Here’s another fun moment this morning from Minnesota: The Coleman legal team was literally unprepared for a speedy trial.
Earlier this morning lead Coleman lawyer Joe Friedberg called as a witness Robert Hiivala, the county auditor of deep-red Wright County, to review recount procedures and ballots from his area. Friedberg conducted his direct examination, Franken lawyer David Lillehaug did his cross-examination, and then Friedberg did a re-direct.
And then…that was it. Hiivala was excused, making this the first time that a local official was excused in the court of a single morning — in fact, all the others have gone for more than one day.
Then the judges asked Friedberg to call his next witness. He didn’t have anybody ready until after lunch. A very nonplussed Judge Elizabeth Hayden called a recess “with great reluctance,” and admonished Friedberg to make sure he would have additional witnesses ready at that point, and to have more witnesses on tap for tomorrow.During the lunch-hour press conferences, Coleman lawyer/spokesman Ben Ginsberg was asked by a reporter whether this whole trial is just a maneuver to stall seating Franken in the Senate, and to keep the Democrats from getting a 59th vote.
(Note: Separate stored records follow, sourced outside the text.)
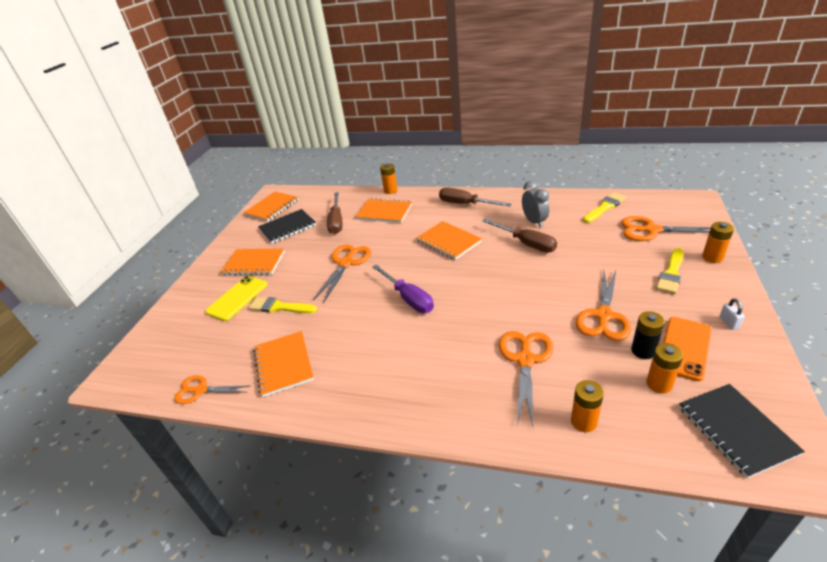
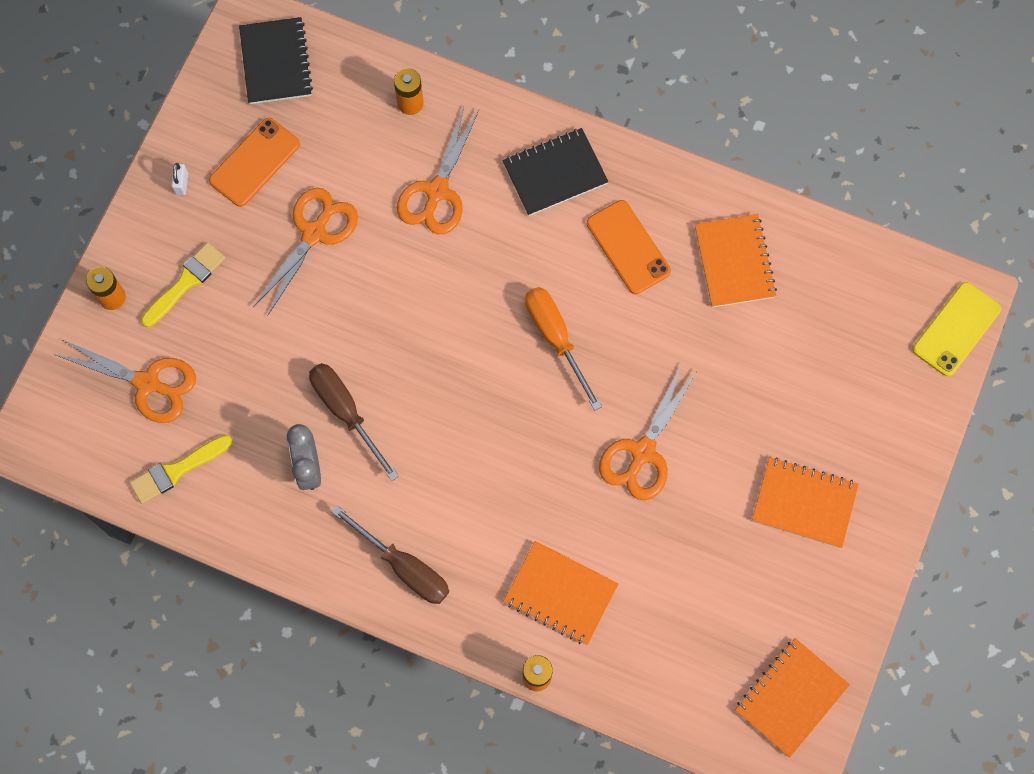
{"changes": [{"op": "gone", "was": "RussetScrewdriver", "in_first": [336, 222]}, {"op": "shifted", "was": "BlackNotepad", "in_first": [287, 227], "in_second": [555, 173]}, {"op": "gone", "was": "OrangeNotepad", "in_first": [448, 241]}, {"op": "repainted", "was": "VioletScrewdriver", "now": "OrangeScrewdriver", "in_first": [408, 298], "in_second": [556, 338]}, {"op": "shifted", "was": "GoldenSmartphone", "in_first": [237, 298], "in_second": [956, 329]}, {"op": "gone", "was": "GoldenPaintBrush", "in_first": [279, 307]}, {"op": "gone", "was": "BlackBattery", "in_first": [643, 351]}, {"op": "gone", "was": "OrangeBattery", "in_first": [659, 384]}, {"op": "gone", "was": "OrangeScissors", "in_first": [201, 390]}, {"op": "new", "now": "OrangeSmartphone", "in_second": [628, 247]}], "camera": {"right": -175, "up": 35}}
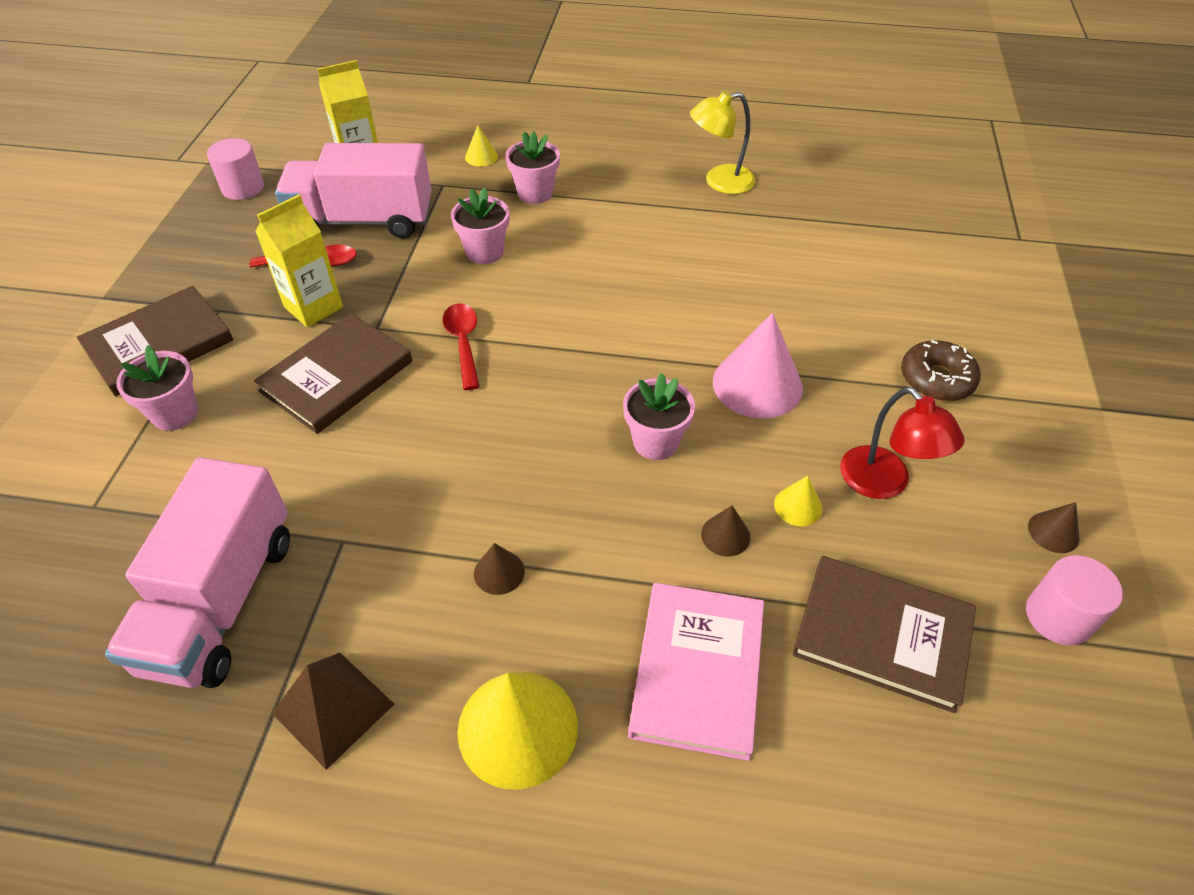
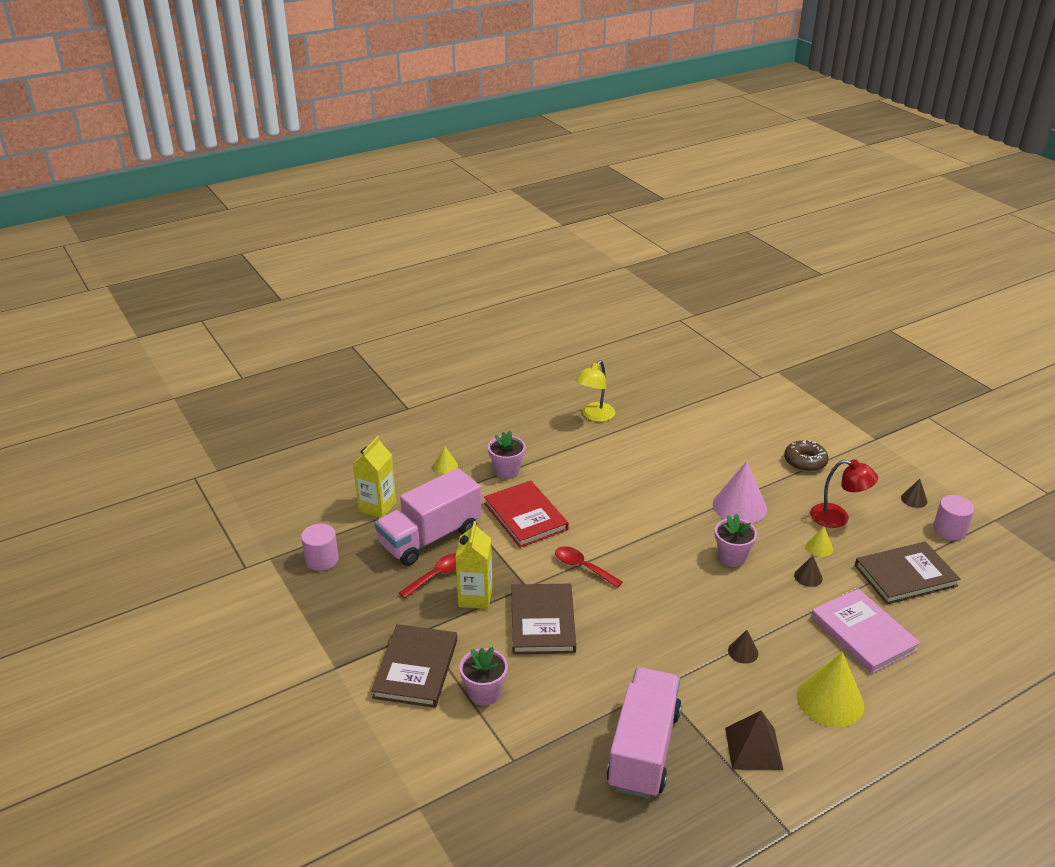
{"changes": [{"op": "swapped", "was": "PinkPottedPlant", "now": "ScarletBook", "in_first": [485, 252], "in_second": [525, 516]}, {"op": "rotated", "was": "PinkTruck", "in_first": [221, 601], "in_second": [643, 749], "clockwise": -135}], "camera": {"right": -40, "up": -15}}
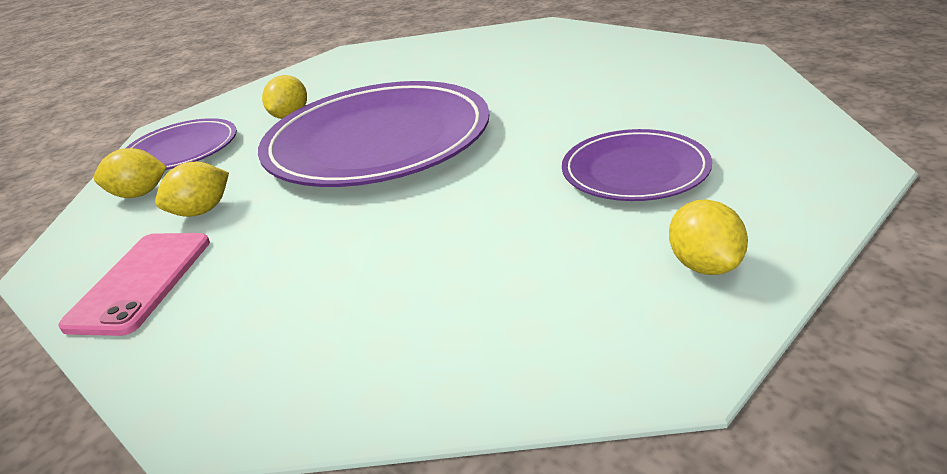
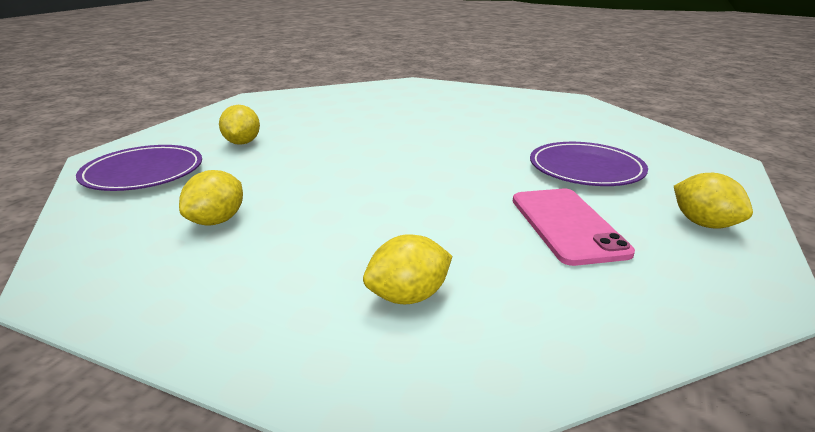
{"changes": [{"op": "gone", "was": "VioletDinnerPlate", "in_first": [377, 141]}, {"op": "shifted", "was": "GoldenLemon", "in_first": [139, 194], "in_second": [408, 296]}, {"op": "shifted", "was": "PinkSmartphone", "in_first": [140, 282], "in_second": [567, 225]}], "camera": {"right": -25, "up": -5}}
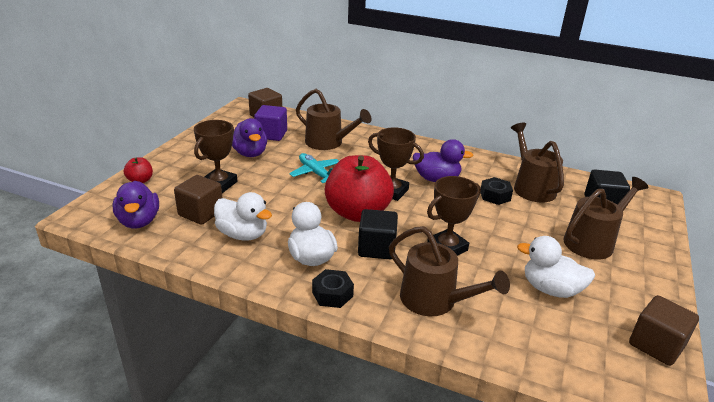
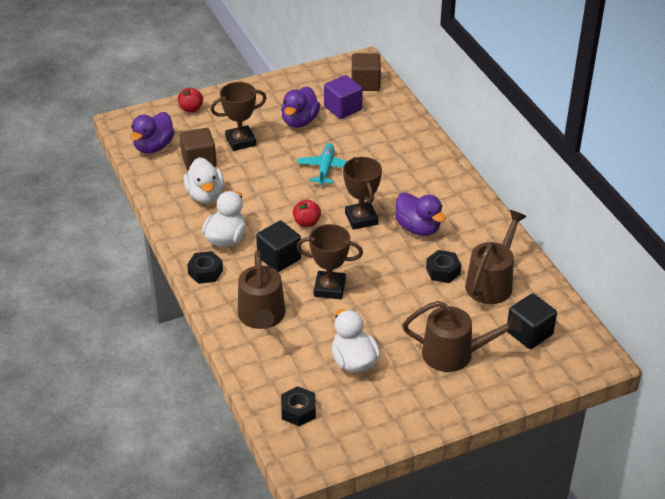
{"changes": [{"op": "gone", "was": "RussetSprinklingCan", "in_first": [328, 143]}, {"op": "scaled", "was": "ScarletApple", "in_first": [357, 213], "in_second": [306, 222], "ratio": 0.43}, {"op": "gone", "was": "RussetBlock", "in_first": [656, 345]}, {"op": "new", "now": "BlackHexagonNut", "in_second": [298, 411]}], "camera": {"right": 45, "up": 10}}
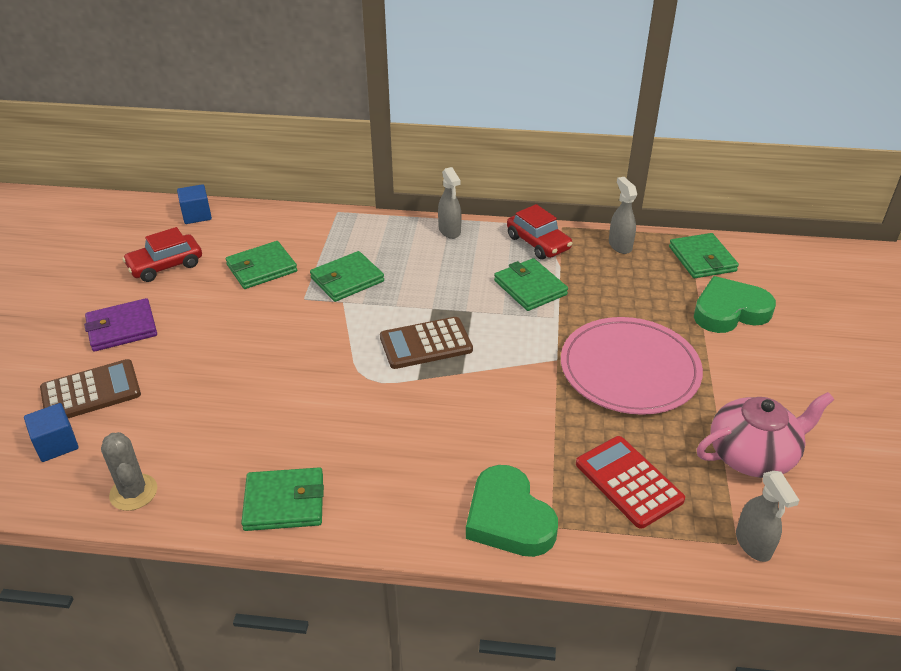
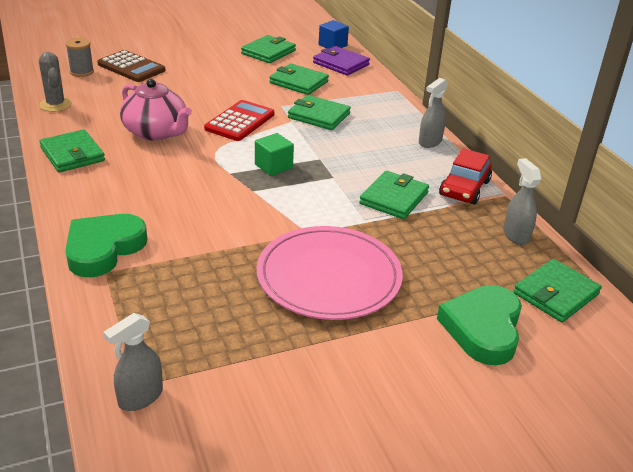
{"changes": [{"op": "rotated", "was": "GraySprayCleaner", "in_first": [620, 245], "in_second": [516, 235], "clockwise": -60}, {"op": "swapped", "was": "ScarletAutomobile", "now": "GreenBillfold", "in_first": [165, 265], "in_second": [268, 52]}, {"op": "rotated", "was": "GreenHeart", "in_first": [729, 311], "in_second": [483, 328], "clockwise": -120}, {"op": "shifted", "was": "VioletBillfold", "in_first": [122, 328], "in_second": [341, 64]}, {"op": "swapped", "was": "RussetPocketCalculator", "now": "GreenBlock", "in_first": [426, 344], "in_second": [273, 166]}, {"op": "shifted", "was": "PinkTeapot", "in_first": [752, 455], "in_second": [156, 132]}, {"op": "swapped", "was": "BlueBlock", "now": "GraySpool", "in_first": [56, 444], "in_second": [82, 72]}, {"op": "rotated", "was": "GraySaguaroCactus", "in_first": [133, 492], "in_second": [55, 105], "clockwise": -60}, {"op": "shifted", "was": "ScarletPocketCalculator", "in_first": [628, 482], "in_second": [240, 122]}], "camera": {"right": 60, "up": -5}}
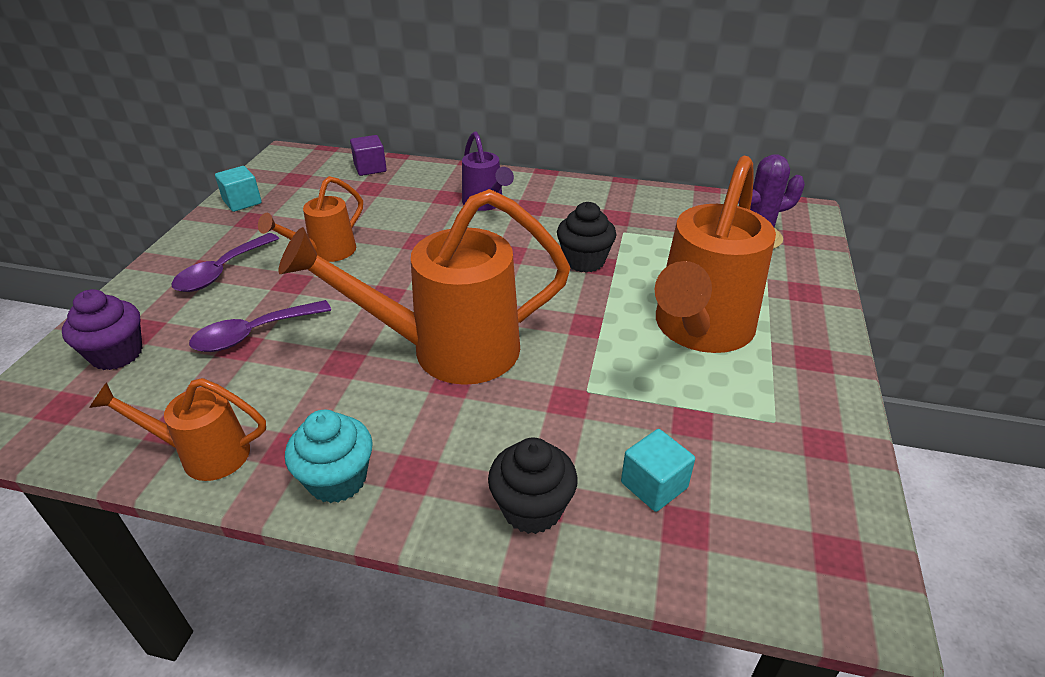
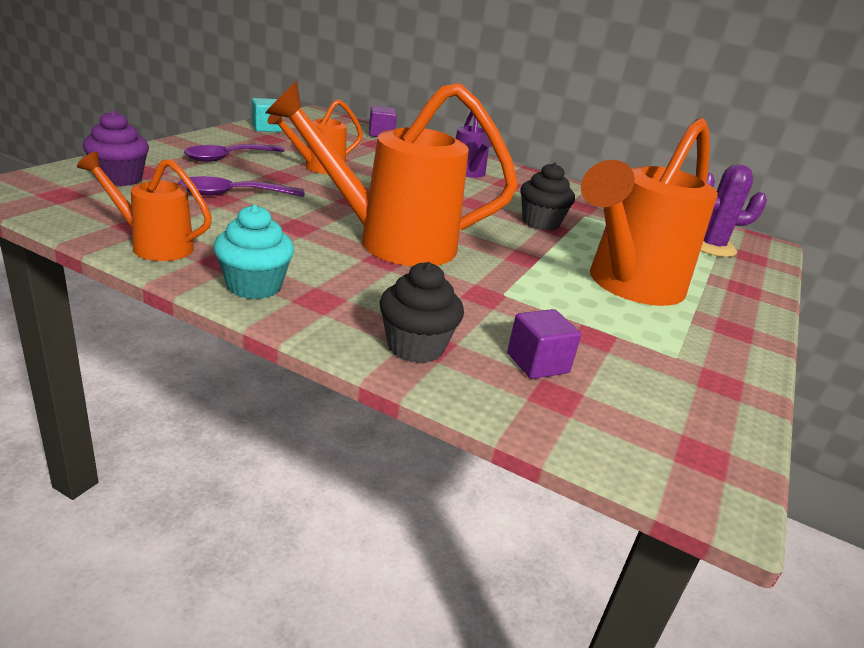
{"changes": [{"op": "repainted", "was": "TealBlock", "now": "VioletBlock", "in_first": [654, 485], "in_second": [537, 363]}], "camera": {"right": 10, "up": -10}}
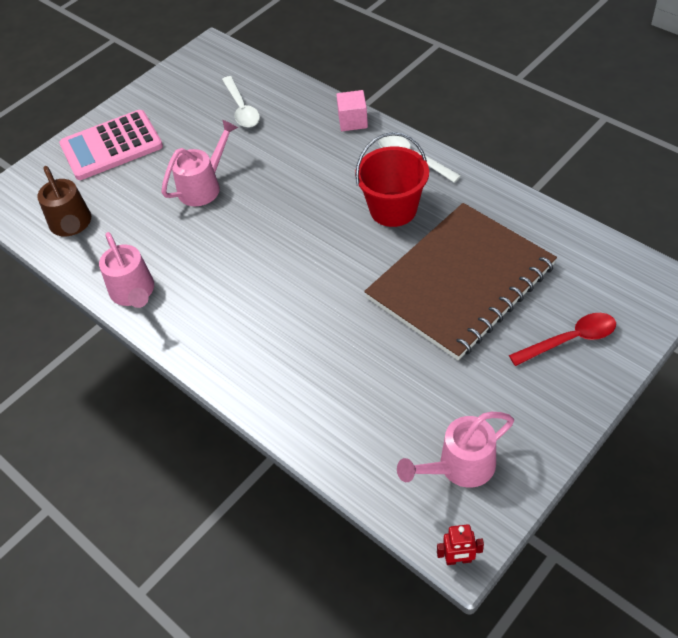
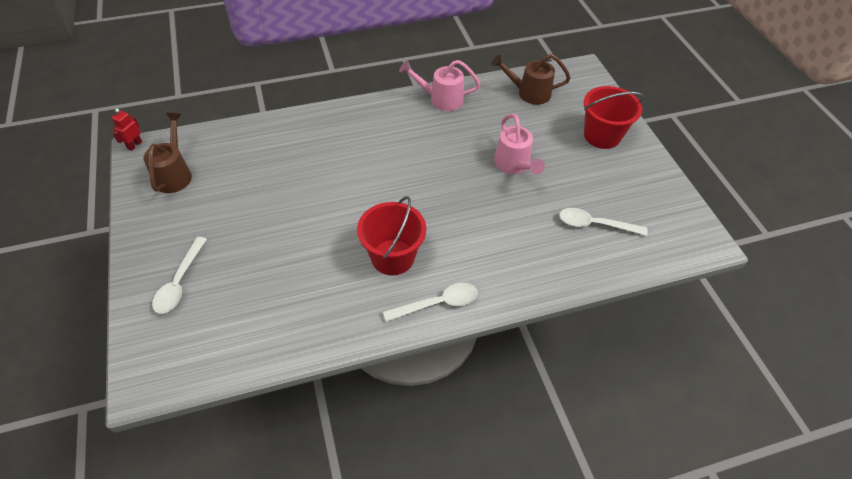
{"changes": [{"op": "gone", "was": "PinkBlock", "in_first": [353, 121]}, {"op": "swapped", "was": "PinkPocketCalculator", "now": "ScarletPail", "in_first": [111, 146], "in_second": [602, 136]}, {"op": "gone", "was": "RussetNotepad", "in_first": [460, 282]}, {"op": "repainted", "was": "ScarletTablespoon", "now": "WhiteTablespoon", "in_first": [570, 340], "in_second": [179, 282]}, {"op": "repainted", "was": "PinkSprinklingCan", "now": "RussetSprinklingCan", "in_first": [459, 467], "in_second": [174, 174]}], "camera": {"right": 115, "up": 0}}
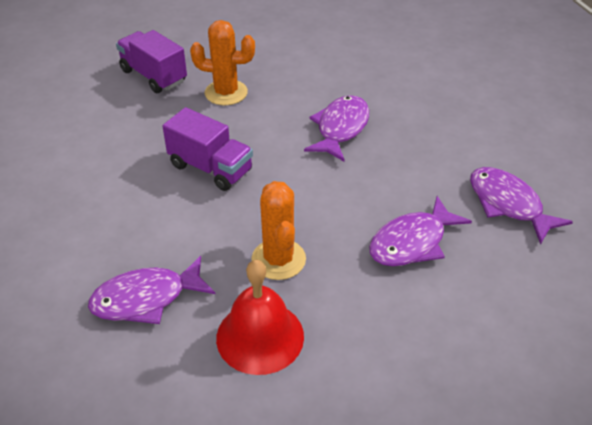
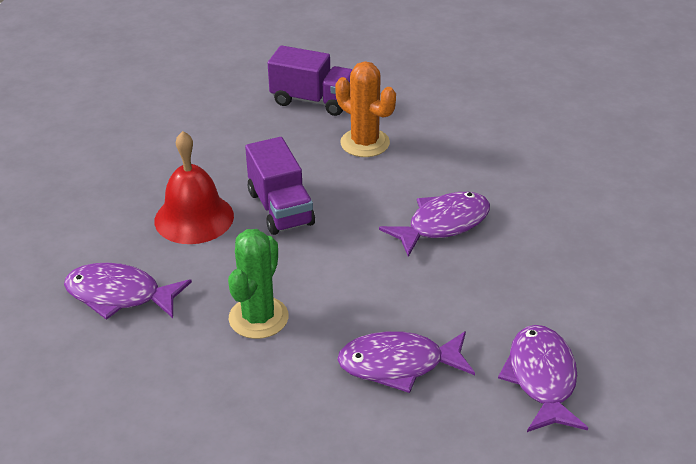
{"changes": [{"op": "rotated", "was": "VioletTruck", "in_first": [153, 76], "in_second": [313, 100], "clockwise": 120}, {"op": "repainted", "was": "OrangeSaguaroCactus", "now": "GreenSaguaroCactus", "in_first": [278, 259], "in_second": [258, 318]}, {"op": "shifted", "was": "ScarletBell", "in_first": [260, 337], "in_second": [194, 218]}], "camera": {"right": 35, "up": -5}}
Ginsberg denied it.
“We ain’t that smart,” Ginsberg said with a chuckle. “We’re trying to win the case.”
Lead Franken lawyer Marc Elias used his own presser to attack the Republican Party’s whole legal logic here. “They are no longer in support of strict construction of the laws, but have now argued quite openly for judicial activism,” Elias said, noting the Equal Protection argument that Coleman’s lawyers have made, saying that the Constitution now requires letting in legally invalid ballots because other invalid ballots have made it into the mix.
Elias declared that the Coleman camp should go out and find the individual wrongly-excluded ballots that could put them over the top: “Rather than talk about Bush v. Gore and Bush v. Gore and Bush v. Gore and Bush v. Gore and Bush v. Gore and standards, they ought to be finding if those ballots are out there.”
(Note: I might not have properly counted the exact number of times Marc Elias repeated the name of that famous Supreme Court case. Also, press conferences c/o The Uptake.)